Description of the task
Beginning with the first line, please return the entries exactly through the line that contains "Selain berbelanja langsung", and leave out all later lines.
*** Supplied entries ***
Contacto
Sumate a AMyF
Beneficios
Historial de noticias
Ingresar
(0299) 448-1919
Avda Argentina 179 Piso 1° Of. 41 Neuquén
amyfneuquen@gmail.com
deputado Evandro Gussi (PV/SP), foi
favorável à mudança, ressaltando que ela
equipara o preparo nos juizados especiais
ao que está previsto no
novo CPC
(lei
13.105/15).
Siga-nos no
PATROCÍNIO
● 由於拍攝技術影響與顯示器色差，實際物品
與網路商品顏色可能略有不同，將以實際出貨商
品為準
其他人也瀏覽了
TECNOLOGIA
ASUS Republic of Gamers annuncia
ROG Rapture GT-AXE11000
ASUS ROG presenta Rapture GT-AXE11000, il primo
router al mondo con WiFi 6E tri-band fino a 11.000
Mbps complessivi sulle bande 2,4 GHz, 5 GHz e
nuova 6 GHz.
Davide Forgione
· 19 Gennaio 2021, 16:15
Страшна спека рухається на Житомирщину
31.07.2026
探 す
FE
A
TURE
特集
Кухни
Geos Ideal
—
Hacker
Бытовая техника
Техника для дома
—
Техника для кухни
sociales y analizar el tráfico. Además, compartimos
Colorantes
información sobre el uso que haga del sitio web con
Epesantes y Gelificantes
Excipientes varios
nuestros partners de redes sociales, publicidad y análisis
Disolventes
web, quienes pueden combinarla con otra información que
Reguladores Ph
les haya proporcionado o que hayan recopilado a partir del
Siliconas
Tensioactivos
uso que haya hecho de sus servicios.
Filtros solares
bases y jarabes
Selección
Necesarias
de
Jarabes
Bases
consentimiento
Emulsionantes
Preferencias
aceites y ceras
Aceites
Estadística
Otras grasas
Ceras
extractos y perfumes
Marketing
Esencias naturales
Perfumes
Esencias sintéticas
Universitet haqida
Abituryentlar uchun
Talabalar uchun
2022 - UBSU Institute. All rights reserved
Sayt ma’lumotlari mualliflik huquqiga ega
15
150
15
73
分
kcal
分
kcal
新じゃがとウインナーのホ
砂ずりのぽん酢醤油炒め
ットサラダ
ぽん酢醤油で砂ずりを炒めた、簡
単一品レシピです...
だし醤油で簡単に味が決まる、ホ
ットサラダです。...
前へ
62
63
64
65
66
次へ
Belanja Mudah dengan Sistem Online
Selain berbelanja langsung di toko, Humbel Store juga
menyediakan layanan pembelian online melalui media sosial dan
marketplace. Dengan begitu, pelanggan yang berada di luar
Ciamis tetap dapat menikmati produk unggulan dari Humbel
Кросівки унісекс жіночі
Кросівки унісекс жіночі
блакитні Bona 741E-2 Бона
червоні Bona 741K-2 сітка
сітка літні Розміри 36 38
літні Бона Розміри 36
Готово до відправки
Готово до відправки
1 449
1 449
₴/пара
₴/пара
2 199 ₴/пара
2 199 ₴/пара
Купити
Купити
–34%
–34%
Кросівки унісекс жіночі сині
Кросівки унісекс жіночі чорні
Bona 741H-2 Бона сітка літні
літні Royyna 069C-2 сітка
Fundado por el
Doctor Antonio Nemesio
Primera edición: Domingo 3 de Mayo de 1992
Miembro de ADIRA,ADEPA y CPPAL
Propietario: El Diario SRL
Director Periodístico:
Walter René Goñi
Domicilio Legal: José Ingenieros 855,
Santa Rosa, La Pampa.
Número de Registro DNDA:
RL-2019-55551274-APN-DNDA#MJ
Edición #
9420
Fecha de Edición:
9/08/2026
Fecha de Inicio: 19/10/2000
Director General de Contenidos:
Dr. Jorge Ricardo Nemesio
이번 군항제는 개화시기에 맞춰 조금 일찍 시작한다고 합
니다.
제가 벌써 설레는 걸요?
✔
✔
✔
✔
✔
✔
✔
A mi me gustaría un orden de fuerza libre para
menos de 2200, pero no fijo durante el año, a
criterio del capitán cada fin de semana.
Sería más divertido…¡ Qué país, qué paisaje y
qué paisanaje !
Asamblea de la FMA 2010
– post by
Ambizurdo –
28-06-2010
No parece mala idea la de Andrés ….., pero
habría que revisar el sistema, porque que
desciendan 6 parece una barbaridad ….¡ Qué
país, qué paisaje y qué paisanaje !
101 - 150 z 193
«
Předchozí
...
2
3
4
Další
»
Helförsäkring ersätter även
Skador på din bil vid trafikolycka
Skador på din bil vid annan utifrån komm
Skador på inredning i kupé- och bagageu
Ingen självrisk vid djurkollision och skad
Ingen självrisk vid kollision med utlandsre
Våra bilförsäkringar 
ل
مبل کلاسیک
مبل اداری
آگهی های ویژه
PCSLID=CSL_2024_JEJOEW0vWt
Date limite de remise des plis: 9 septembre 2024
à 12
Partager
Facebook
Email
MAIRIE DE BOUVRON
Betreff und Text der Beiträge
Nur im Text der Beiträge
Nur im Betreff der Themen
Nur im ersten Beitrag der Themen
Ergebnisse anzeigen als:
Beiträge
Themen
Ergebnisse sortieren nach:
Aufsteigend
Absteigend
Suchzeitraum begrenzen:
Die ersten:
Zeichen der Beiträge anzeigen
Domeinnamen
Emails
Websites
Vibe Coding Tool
*** End of Supplied entries ***
Answer area
Contacto
Sumate a AMyF
Beneficios
Historial de noticias
Ingresar
(0299) 448-1919
Avda Argentina 179 Piso 1° Of. 41 Neuquén
amyfneuquen@gmail.com
deputado Evandro Gussi (PV/SP), foi
favorável à mudança, ressaltando que ela
equipara o preparo nos juizados especiais
ao que está previsto no
novo CPC
(lei
13.105/15).
Siga-nos no
PATROCÍNIO
● 由於拍攝技術影響與顯示器色差，實際物品
與網路商品顏色可能略有不同，將以實際出貨商
品為準
其他人也瀏覽了
TECNOLOGIA
ASUS Republic of Gamers annuncia
ROG Rapture GT-AXE11000
ASUS ROG presenta Rapture GT-AXE11000, il primo
router al mondo con WiFi 6E tri-band fino a 11.000
Mbps complessivi sulle bande 2,4 GHz, 5 GHz e
nuova 6 GHz.
Davide Forgione
· 19 Gennaio 2021, 16:15
Страшна спека рухається на Житомирщину
31.07.2026
探 す
FE
A
TURE
特集
Кухни
Geos Ideal
—
Hacker
Бытовая техника
Техника для дома
—
Техника для кухни
sociales y analizar el tráfico. Además, compartimos
Colorantes
información sobre el uso que haga del sitio web con
Epesantes y Gelificantes
Excipientes varios
nuestros partners de redes sociales, publicidad y análisis
Disolventes
web, quienes pueden combinarla con otra información que
Reguladores Ph
les haya proporcionado o que hayan recopilado a partir del
Siliconas
Tensioactivos
uso que haya hecho de sus servicios.
Filtros solares
bases y jarabes
Selección
Necesarias
de
Jarabes
Bases
consentimiento
Emulsionantes
Preferencias
aceites y ceras
Aceites
Estadística
Otras grasas
Ceras
extractos y perfumes
Marketing
Esencias naturales
Perfumes
Esencias sintéticas
Universitet haqida
Abituryentlar uchun
Talabalar uchun
2022 - UBSU Institute. All rights reserved
Sayt ma’lumotlari mualliflik huquqiga ega
15
150
15
73
分
kcal
分
kcal
新じゃがとウインナーのホ
砂ずりのぽん酢醤油炒め
ットサラダ
ぽん酢醤油で砂ずりを炒めた、簡
単一品レシピです...
だし醤油で簡単に味が決まる、ホ
ットサラダです。...
前へ
62
63
64
65
66
次へ
Belanja Mudah dengan Sistem Online
Selain berbelanja langsung di toko, Humbel Store juga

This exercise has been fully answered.